Codecast
SuspiciousAudited by ClawScan on May 10, 2026.
Overview
Codecast clearly streams coding sessions to Discord, but it also encourages unrestricted agent permissions and includes bridge/review modes that can enable unsafe local actions.
Install only if you understand that coding-agent output, file previews, and command results will be sent to Discord. Avoid the global Claude permission-bypass setup, restrict the Discord bridge to specific channels and users, and do not use PR review mode on untrusted PRs until the eval-based command construction is fixed.
Findings (6)
Artifact-based informational review of SKILL.md, metadata, install specs, static scan signals, and capability signals. ClawScan does not execute the skill or run runtime probes.
A coding agent launched through this workflow may read, write, and run commands without normal confirmation, increasing the blast radius of mistakes or prompt-injected instructions.
The setup recommends globally disabling Claude Code permission prompts and allowing all actions, while SKILL.md examples also use --dangerously-skip-permissions.
"defaultMode": "bypassPermissions", "allow": ["*"]
Do not require global permission bypass. Prefer per-project approvals, sandboxed working directories, and explicit confirmation for file writes, shell commands, network access, and destructive actions.
If the bridge is running, a Discord user who can reach it could terminate arbitrary local processes by PID, not just Codecast sessions.
The Discord !kill handler passes a user-supplied PID directly to a function that sends SIGTERM/SIGKILL, without verifying that the PID belongs to an active Codecast session.
def kill_session(pid): ... os.kill(pid, signal.SIGTERM) ... os.kill(pid, signal.SIGKILL) ... ok, msg = kill_session(parts[1])

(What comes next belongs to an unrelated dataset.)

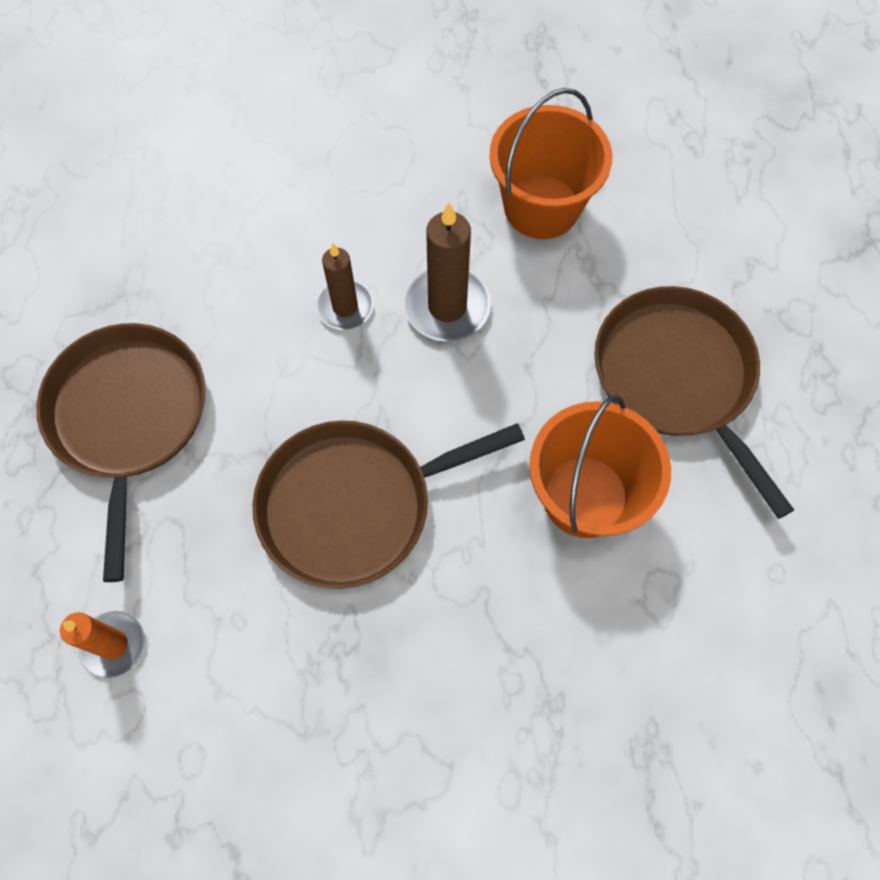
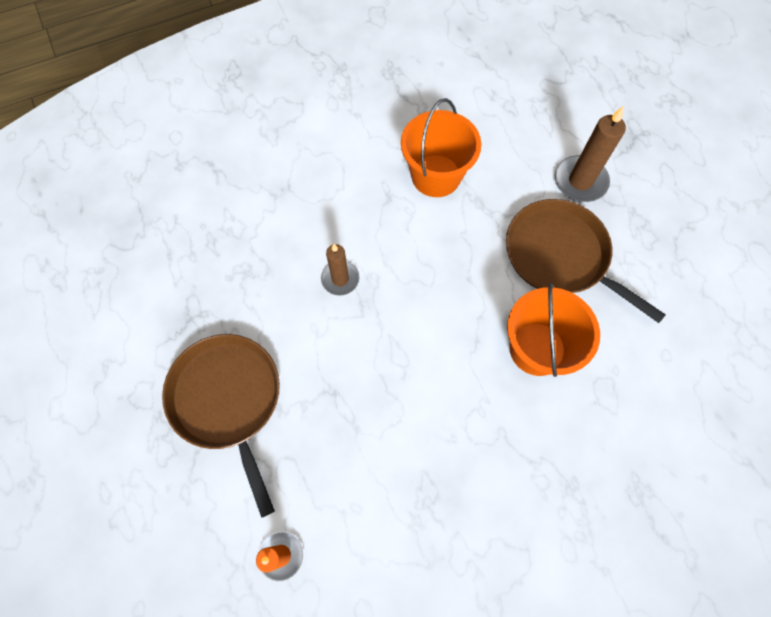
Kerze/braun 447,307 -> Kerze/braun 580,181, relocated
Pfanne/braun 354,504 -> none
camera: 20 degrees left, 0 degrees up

Only allow killing PIDs listed in /tmp/dev-relay-sessions, require an allowlisted channel/user, and consider confirmation or disabling remote kill by default.
Reviewing a maliciously crafted PR could cause unintended shell commands to run on the user's machine before or during the agent session.
The review prompt is built from PR metadata and then interpolated into a shell string executed with eval, allowing quotes or shell metacharacters in untrusted PR content to affect local command execution.
AGENT_CMD="claude -p --dangerously-skip-permissions --output-format stream-json --verbose '${REVIEW_PROMPT}'" ... eval "bash '$SCRIPT_DIR/dev-relay.sh' $RELAY_FLAGS -- $AGENT_CMD"Remove eval and build commands with shell arrays; pass prompts as arguments without shell re-parsing, and safely escape or store untrusted PR text in a file.
Discord messages from unintended users or channels could be forwarded into a live coding agent, and session status/log commands could expose development activity.
The bridge defaults are documented as watching all channels and allowing all users, while advanced mode says plain Discord text is auto-forwarded if one session is active.
`BRIDGE_CHANNEL_ID` | Channel for bridge to watch | All; `BRIDGE_ALLOWED_USERS` | User IDs for bridge | All
Require explicit channel and user allowlists before starting the bridge, disable plain-text auto-forwarding by default, and use explicit !send commands with authorization checks.
Private code, command output, or secrets accidentally printed during a session may remain in local temporary logs for several days.
The skill retains raw session event logs locally for replay, which can include code, file paths, command output, and agent messages.
Event logs: `/tmp/dev-relay.XXXXXX/stream.jsonl` (7-day auto-cleanup)
Avoid streaming secrets, use --skip-reads when appropriate, review Discord audience permissions, and manually delete relay directories after sensitive sessions.
Users must manage extra local packages and secrets themselves, and misconfigured file permissions could expose Discord credentials.
The setup requires manual dependency installation and local credential files even though the registry metadata declares no primary credential or required environment variables.
pip install websocket-client ... echo "https://discord.com/api/webhooks/<ID>/<TOKEN>" > {baseDir}/scripts/.webhook-urlDeclare webhook/bot-token requirements in metadata, pin optional Python dependencies, and keep .webhook-url and .bot-token chmod 600 or use a secure secret store.